Secondo il professor Michele Polo, docente di Economia politica presso l’Università Bocconi di Milano, l’opzione migliore sarebbe la seconda, perché:

“Non è possibile immaginare una negoziazione di ogni singolo importatore con Gazprom perché lo squilibrio della capacità negoziale sarebbe enorme e lo stesso monopolista non ci starebbe.

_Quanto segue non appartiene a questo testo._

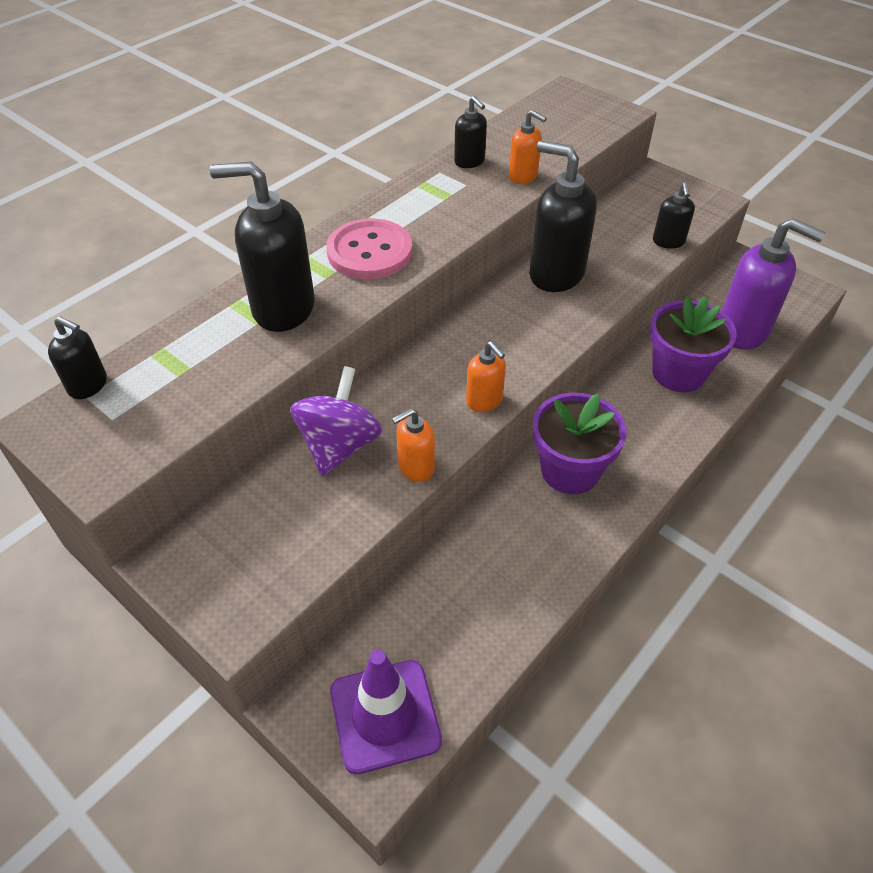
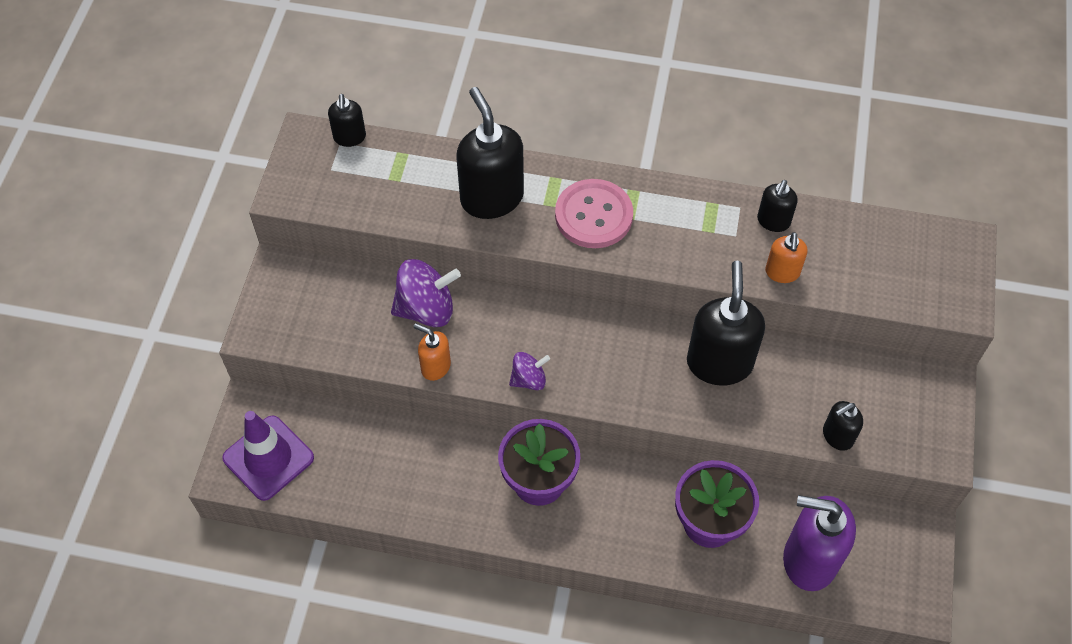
camera: 60 degrees right, 10 degrees up
orange soap dispenser [466,341,506,412] -> purple spinning top [509,352,550,390]
purple soap dispenser [722,218,825,350] -> purple soap dispenser turned 105 degrees clockwise [783,495,856,591]

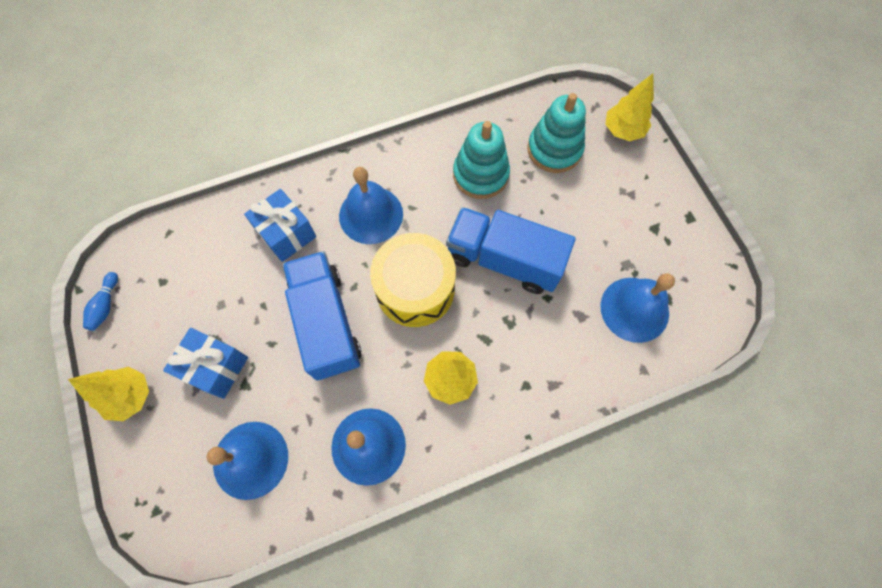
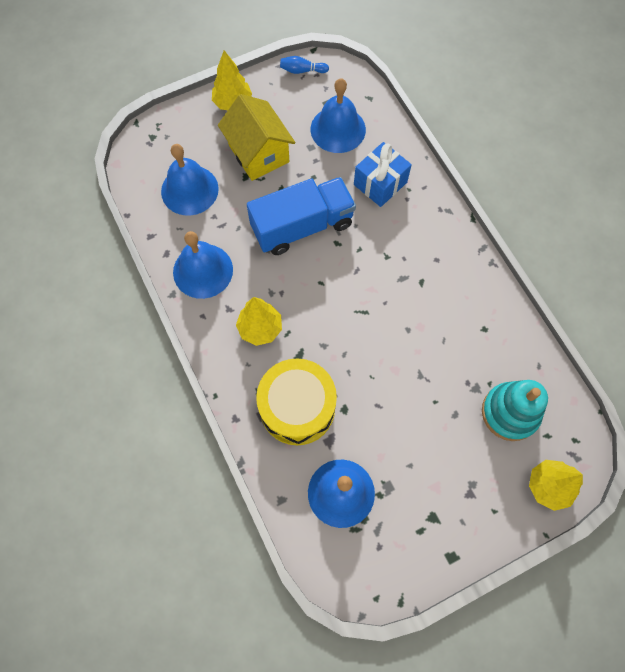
camera: 85 degrees right, 0 degrees up
blue gift [163,328,248,399] -> yellow house [218,94,296,181]
blue bell [339,167,403,244] -> blue bell moved to [311,78,366,153]
yellow drum [370,233,456,327] -> yellow drum moved to [256,358,337,445]
blue truck [446,207,575,294] -> none
turquoise stacking toy [453,121,510,199] -> none

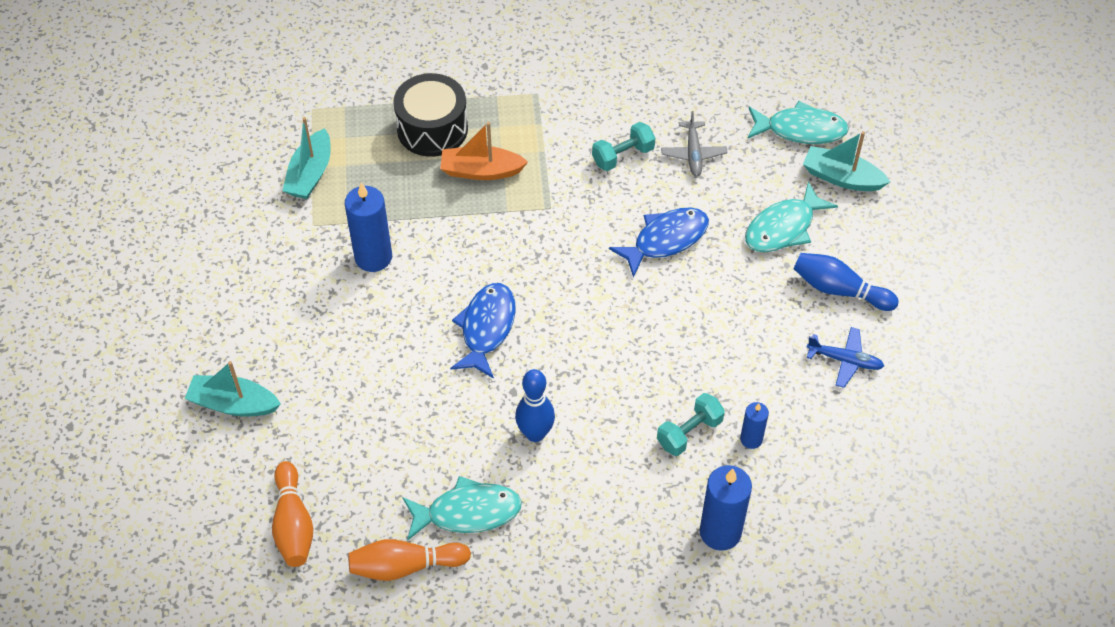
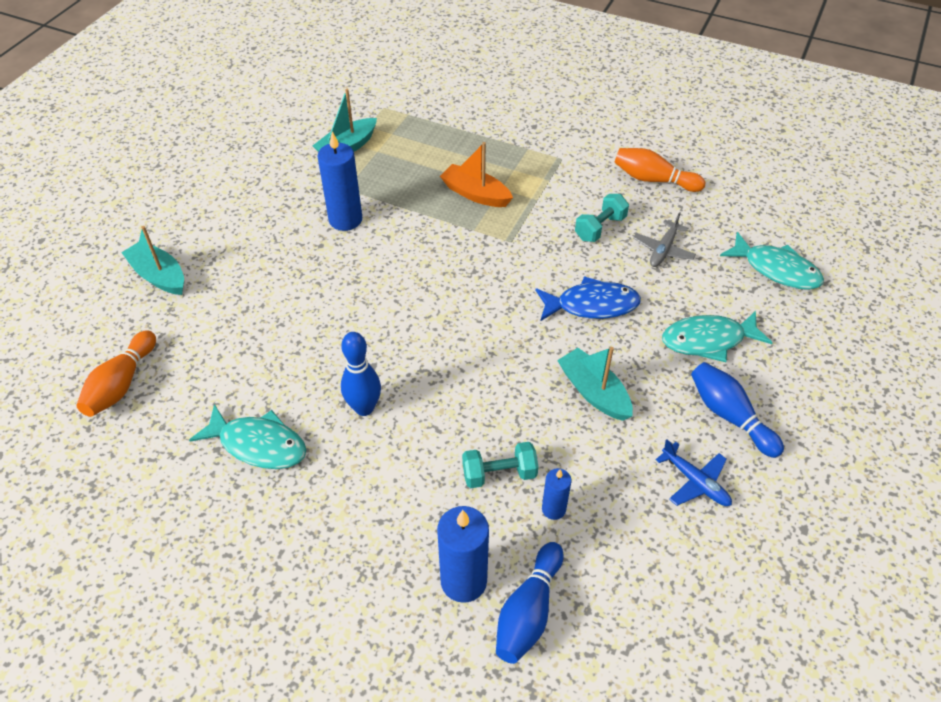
camera: 30 degrees right, 5 degrees down
orange bowling pin [348,539,471,581] -> orange bowling pin moved to [614,148,705,192]
black drum [393,73,468,157] -> none
blue fish [450,283,516,379] -> none
turquoise dumbbell [592,122,655,171] -> turquoise dumbbell turned 45 degrees counterclockwise [575,194,629,242]
turquoise boat [803,131,890,191] -> turquoise boat moved to [557,347,633,421]
none -> blue bowling pin [496,542,564,664]

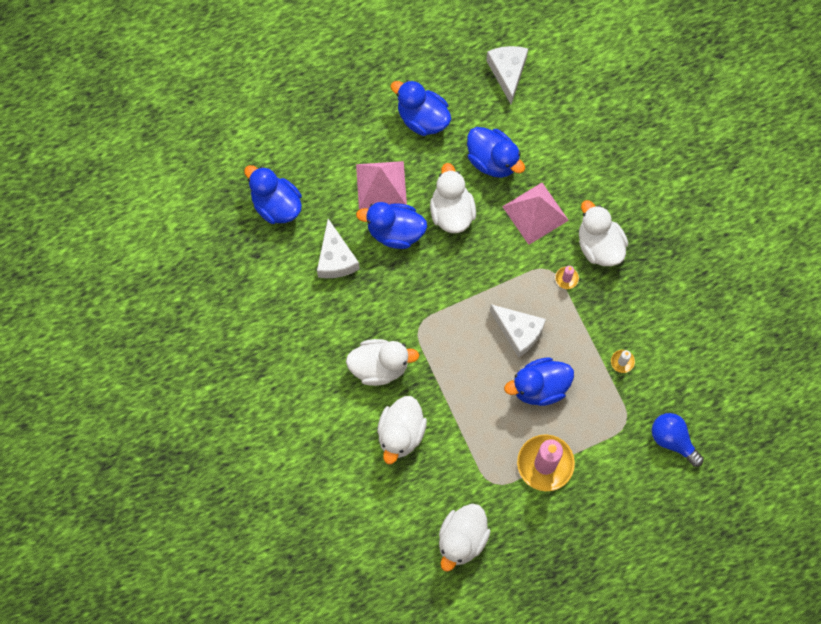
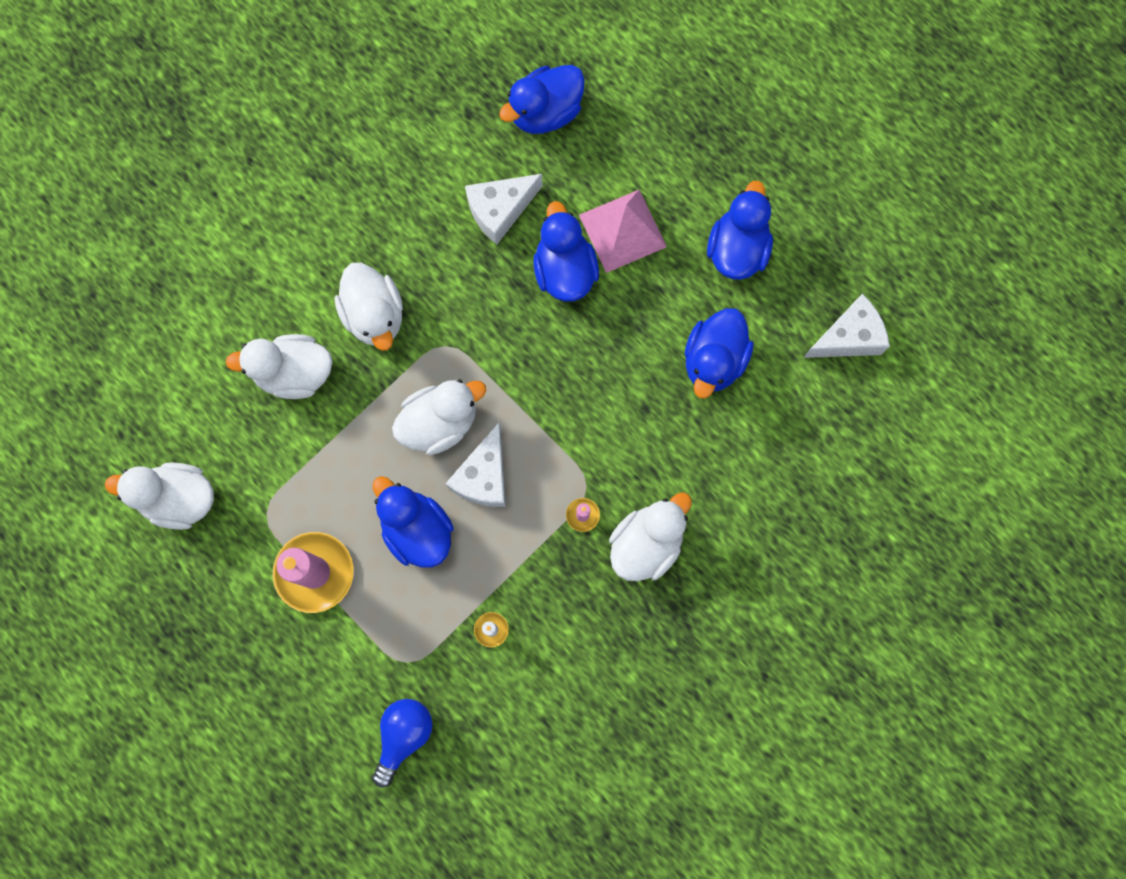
camera: 70 degrees right, 5 degrees up
blue duck [244,165,302,224] -> blue duck turned 150 degrees counterclockwise [499,65,585,134]
white duck [430,163,476,233] -> white duck moved to [392,380,486,455]
pink pyramid [502,183,569,245] -> none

La possibilità immaginata a livello europeo è quello di attribuire alla Commissione europea il ruolo di negoziatore unico per tutte le importazioni ai Paesi europei e quindi contrapporre a un monopolista lato offerta un monopolista lato domanda”.

I possibili rischi

L’eventuale accordo sul price cap dovrà contenere anche un passaggio fondamentale, ovvero l’Europa dovrà essere pronta ad accettare uno stop alle forniture.

D’altronde, Mosca sta utilizzando il blocco del Nord Stream 1 proprio come arma di ricatto contro le sanzioni e il Cremlino ha già messo in chiaro che i lavori di manutenzione al gasdotto proseguiranno fino a quando queste misure non verranno ritirate.

Ha senso quindi aspettarsi una risposta ancora più dura di fronte all’imposizione di un tetto massimo, oltre il quale il gas russo proprio non verrà acquistato.

Marcel Salikhov, direttore dell’Istituto di Energia e Finanza della Scuola Superiore d’economia di Mosca, ha in realtà parlato di un “gioco pericoloso”, dove è proprio la Russia a rischiare di perdere.

Non è facile infatti reindirizzare i flussi di combustibile in così poco tempo e tra l’altro la Cina non ha ancora pronti gli impianti per importare il gas dalla Federazione russa. Nell’arco dei prossimi tre anni, potrebbero aver trovato una nuova destinazione solo 10 miliardi di metri cubi dei 135 totali che l’Europa comprava non più tardi del 2021. Inoltre, l’idea è quella di offrire a Mosca un prezzo che comunque risulterebbe appetibile.

L’UE sta inoltre lavorando per ridurre la sua dipendenza dalla Russia. Ad esempio, se fino allo scorso anno il 40% del gas che l’Italia importava proveniva da lì, oggi la percentuale si è abbassata al 18%.